Some french observations:
when I'm watching TV with my family, they CONSTANTLY are using the expression "n'importe quoi!" which I can't really translate precisely but I guess it means "anything goes"... literally it means "it doesn't matter what". but they use it in a context where it's like "oh they just show anything on tv these days" but they express all that with just that short little phrase. It can be when some guy's head gets blown off in one of their cop shows, or when they're making fun of Sarcozy on one of their political satires, or when there's some weird nudity in a french commercial. It's all just "n'importe quoi," always said with a bit of a chuckle and a shake of the head. Very interesting to me.
Also, metro observation: it has been literally making my day when someone makes eye contact with me and smiles on the metro! It's the little things that make your day a little bit brighter.

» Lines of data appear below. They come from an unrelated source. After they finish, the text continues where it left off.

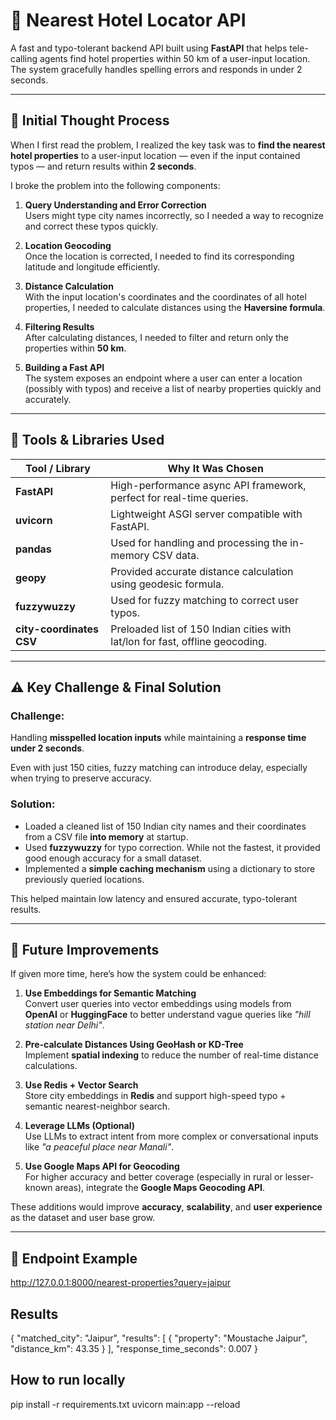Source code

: # 🧭 Nearest Hotel Locator API

A fast and typo-tolerant backend API built using **FastAPI** that helps tele-calling agents find hotel properties within 50 km of a user-input location. The system gracefully handles spelling errors and responds in under 2 seconds.

---

## 🧠 Initial Thought Process

When I first read the problem, I realized the key task was to **find the nearest hotel properties** to a user-input location — even if the input contained typos — and return results within **2 seconds**.

I broke the problem into the following components:

1. **Query Understanding and Error Correction**  
   Users might type city names incorrectly, so I needed a way to recognize and correct these typos quickly.

2. **Location Geocoding**  
   Once the location is corrected, I needed to find its corresponding latitude and longitude efficiently.

3. **Distance Calculation**  
   With the input location's coordinates and the coordinates of all hotel properties, I needed to calculate distances using the **Haversine formula**.

4. **Filtering Results**  
   After calculating distances, I needed to filter and return only the properties within **50 km**.

5. **Building a Fast API**  
   The system exposes an endpoint where a user can enter a location (possibly with typos) and receive a list of nearby properties quickly and accurately.

---

## 🧰 Tools & Libraries Used

| Tool / Library      | Why It Was Chosen |
|---------------------|-------------------|
| **FastAPI**         | High-performance async API framework, perfect for real-time queries. |
| **uvicorn**         | Lightweight ASGI server compatible with FastAPI. |
| **pandas**          | Used for handling and processing the in-memory CSV data. |
| **geopy**           | Provided accurate distance calculation using geodesic formula. |
| **fuzzywuzzy**      | Used for fuzzy matching to correct user typos. |
| **city-coordinates CSV** | Preloaded list of 150 Indian cities with lat/lon for fast, offline geocoding. |

---

## ⚠️ Key Challenge & Final Solution

### Challenge:
Handling **misspelled location inputs** while maintaining a **response time under 2 seconds**.

Even with just 150 cities, fuzzy matching can introduce delay, especially when trying to preserve accuracy.

### Solution:
- Loaded a cleaned list of 150 Indian city names and their coordinates from a CSV file **into memory** at startup.
- Used **fuzzywuzzy** for typo correction. While not the fastest, it provided good enough accuracy for a small dataset.
- Implemented a **simple caching mechanism** using a dictionary to store previously queried locations.


This helped maintain low latency and ensured accurate, typo-tolerant results.

---

## 🚀 Future Improvements

If given more time, here’s how the system could be enhanced:

1. **Use Embeddings for Semantic Matching**  
   Convert user queries into vector embeddings using models from **OpenAI** or **HuggingFace** to better understand vague queries like *"hill station near Delhi"*.

2. **Pre-calculate Distances Using GeoHash or KD-Tree**  
   Implement **spatial indexing** to reduce the number of real-time distance calculations.

3. **Use Redis + Vector Search**  
   Store city embeddings in **Redis** and support high-speed typo + semantic nearest-neighbor search.

4. **Leverage LLMs (Optional)**  
   Use LLMs to extract intent from more complex or conversational inputs like *"a peaceful place near Manali"*.

5. **Use Google Maps API for Geocoding**  
   For higher accuracy and better coverage (especially in rural or lesser-known areas), integrate the **Google Maps Geocoding API**.

These additions would improve **accuracy**, **scalability**, and **user experience** as the dataset and user base grow.

---


## 🔗 Endpoint Example

http://127.0.0.1:8000/nearest-properties?query=jaipur



## Results

{
  "matched_city": "Jaipur",
  "results": [
    {
      "property": "Moustache Jaipur",
      "distance_km": 43.35
    }
  ],
  "response_time_seconds": 0.007
}

## How to run locally

pip install -r requirements.txt
uvicorn main:app --reload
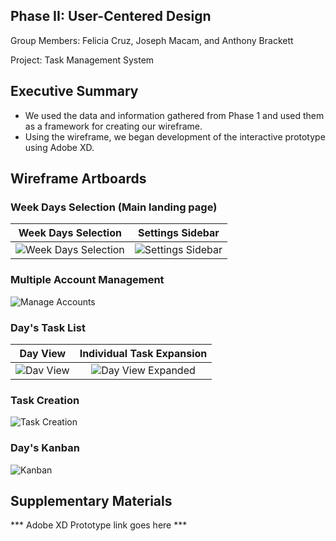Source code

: ## Phase II: User-Centered Design

Group Members: Felicia Cruz, Joseph Macam, and Anthony Brackett

Project: Task Management System

## Executive Summary

* We used the data and information gathered from Phase 1 and used them as a framework for creating our wireframe.
* Using the wireframe, we began development of the interactive prototype using Adobe XD.

## Wireframe Artboards 

### Week Days Selection (Main landing page)
Week Days Selection        |  Settings Sidebar
:-------------------------:|:-------------------------:
![Week Days Selection](../assets/Main_landing_page.png)<br/> | ![Settings Sidebar](../assets/Settings_sidebar.png)<br/>

### Multiple Account Management
![Manage Accounts](../assets/Manage_Accounts.png)<br/>

### Day's Task List
Day View                   |  Individual Task Expansion
:-------------------------:|:-------------------------:
![Dav View](../assets/Day_view.png)<br/> | ![Day View Expanded](../assets/Day_view_expanded.png)<br/>

### Task Creation
![Task Creation](../assets/Create_task.png)<br/>

### Day's Kanban
![Kanban](../assets/Kanban.png)<br/>

## Supplementary Materials

*** Adobe XD Prototype link goes here ***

Phrase of the day: The higher the percentage chance of rain, the lower the percentage chance that I'll get out of my bed. That has been my motto today :) on the rainy sunday. Although I hear if that was y'all's motto back in texas, y'all would have been in bed for the last 2 months, eh? Hope y'all aren't drowning! Missing you all a lot.
(again sorry for the long gaps between posts... I'll try harder, I really will. Next update: ENGLAND! I'm headed there next weekend from the 6th-11th. Pictures and stories to come!)
oh, and P.S. "quoi de neuf," the title is the french equivalent of "what's new?"